Pick out each line below containing "dentist".

+++ INFORMATION +++

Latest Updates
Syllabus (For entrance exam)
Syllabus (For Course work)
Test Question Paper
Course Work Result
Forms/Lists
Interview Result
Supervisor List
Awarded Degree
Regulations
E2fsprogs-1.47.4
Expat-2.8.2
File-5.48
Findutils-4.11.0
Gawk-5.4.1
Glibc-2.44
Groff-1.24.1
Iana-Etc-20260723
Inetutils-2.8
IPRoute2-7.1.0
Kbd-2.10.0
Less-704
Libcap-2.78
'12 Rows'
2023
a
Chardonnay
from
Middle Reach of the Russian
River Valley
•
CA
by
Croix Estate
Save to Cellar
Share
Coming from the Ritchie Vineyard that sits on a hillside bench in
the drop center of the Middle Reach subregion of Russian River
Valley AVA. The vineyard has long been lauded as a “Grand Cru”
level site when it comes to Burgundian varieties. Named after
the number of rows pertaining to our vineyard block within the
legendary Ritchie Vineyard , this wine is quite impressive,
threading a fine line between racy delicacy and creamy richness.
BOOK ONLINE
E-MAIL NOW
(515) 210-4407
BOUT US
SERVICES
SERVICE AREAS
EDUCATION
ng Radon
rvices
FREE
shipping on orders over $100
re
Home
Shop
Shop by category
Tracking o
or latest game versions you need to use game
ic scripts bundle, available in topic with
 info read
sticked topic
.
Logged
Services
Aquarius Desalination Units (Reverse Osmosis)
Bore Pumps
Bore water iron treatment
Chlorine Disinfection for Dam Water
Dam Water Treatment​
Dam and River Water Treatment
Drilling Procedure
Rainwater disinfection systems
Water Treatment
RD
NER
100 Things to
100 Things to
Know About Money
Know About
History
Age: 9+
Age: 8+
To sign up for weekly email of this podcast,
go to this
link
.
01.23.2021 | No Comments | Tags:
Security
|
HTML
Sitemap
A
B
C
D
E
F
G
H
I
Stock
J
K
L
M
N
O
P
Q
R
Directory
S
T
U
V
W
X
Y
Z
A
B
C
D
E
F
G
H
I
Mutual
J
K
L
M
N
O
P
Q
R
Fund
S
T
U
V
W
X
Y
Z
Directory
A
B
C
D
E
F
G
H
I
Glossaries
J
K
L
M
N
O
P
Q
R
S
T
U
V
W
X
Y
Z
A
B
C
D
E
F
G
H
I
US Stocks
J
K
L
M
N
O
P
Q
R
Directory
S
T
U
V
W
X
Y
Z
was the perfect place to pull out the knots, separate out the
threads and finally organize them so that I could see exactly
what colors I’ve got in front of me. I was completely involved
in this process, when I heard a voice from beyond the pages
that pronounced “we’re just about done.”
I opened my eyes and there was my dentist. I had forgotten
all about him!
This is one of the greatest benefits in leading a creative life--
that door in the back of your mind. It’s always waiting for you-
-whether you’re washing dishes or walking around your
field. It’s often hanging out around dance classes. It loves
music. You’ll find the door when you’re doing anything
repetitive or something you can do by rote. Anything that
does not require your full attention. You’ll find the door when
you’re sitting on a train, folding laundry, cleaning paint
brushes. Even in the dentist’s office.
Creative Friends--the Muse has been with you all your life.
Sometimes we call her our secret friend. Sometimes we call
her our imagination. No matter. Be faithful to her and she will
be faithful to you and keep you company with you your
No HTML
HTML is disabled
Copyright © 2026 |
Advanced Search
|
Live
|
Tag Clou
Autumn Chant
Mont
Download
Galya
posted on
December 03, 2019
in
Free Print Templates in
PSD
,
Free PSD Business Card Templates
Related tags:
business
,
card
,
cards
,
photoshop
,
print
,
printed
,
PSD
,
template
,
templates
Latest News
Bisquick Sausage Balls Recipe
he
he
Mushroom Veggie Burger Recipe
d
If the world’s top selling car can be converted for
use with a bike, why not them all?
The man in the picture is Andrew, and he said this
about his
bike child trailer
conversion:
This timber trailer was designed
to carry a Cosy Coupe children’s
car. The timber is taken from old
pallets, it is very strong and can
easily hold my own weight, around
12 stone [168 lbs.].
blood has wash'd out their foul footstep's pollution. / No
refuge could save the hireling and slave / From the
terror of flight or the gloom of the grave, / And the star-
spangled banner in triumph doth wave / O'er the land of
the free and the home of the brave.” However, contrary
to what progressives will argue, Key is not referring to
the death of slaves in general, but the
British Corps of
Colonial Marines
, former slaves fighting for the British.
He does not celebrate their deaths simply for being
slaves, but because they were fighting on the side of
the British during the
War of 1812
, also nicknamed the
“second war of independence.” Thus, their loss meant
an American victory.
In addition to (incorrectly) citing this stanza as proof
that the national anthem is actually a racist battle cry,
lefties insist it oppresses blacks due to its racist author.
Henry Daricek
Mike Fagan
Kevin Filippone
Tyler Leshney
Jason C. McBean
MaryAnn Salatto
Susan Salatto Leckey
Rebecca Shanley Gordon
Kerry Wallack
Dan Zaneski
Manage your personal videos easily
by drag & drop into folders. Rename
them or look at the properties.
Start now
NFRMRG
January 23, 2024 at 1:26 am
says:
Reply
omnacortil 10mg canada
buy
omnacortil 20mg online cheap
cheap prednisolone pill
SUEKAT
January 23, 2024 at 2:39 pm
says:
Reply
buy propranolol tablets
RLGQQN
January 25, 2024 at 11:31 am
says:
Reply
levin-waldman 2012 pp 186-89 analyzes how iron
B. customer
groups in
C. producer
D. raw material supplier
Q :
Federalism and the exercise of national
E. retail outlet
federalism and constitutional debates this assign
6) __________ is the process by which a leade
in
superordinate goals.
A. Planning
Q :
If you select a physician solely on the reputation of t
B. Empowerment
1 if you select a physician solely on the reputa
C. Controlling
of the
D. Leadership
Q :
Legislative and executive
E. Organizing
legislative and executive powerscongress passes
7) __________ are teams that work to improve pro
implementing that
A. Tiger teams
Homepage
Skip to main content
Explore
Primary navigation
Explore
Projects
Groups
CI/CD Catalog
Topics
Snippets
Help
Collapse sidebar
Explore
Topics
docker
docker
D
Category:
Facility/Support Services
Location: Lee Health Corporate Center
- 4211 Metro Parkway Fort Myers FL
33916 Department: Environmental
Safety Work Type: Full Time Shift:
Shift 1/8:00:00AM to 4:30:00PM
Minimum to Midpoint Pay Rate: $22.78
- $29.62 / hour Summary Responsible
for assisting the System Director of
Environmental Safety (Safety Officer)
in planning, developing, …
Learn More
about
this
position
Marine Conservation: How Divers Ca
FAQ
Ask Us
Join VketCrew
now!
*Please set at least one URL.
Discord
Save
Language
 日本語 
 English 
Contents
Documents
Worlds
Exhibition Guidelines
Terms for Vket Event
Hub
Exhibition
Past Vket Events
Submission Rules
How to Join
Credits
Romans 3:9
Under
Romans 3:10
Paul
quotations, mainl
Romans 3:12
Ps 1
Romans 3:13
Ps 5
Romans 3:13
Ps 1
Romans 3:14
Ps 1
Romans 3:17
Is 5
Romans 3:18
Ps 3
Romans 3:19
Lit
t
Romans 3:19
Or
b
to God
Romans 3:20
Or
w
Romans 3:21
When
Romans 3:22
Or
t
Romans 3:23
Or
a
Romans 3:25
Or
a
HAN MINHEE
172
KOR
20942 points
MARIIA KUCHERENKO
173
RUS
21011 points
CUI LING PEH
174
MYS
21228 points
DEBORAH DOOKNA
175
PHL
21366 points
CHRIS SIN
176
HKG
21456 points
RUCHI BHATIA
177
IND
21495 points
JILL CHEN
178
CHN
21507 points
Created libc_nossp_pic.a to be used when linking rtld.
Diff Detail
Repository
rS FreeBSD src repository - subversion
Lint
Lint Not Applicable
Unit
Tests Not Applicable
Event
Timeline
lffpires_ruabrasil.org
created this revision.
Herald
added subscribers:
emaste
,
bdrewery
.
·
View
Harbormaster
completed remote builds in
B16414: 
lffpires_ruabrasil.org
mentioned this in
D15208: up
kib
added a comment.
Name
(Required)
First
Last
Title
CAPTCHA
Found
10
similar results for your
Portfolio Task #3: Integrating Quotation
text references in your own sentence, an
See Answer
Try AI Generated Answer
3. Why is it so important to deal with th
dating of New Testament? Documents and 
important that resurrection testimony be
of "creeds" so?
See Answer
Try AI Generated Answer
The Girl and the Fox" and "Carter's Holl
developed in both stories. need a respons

+++

- RESULT:
I opened my eyes and there was my dentist. I had forgotten
brushes. Even in the dentist’s office.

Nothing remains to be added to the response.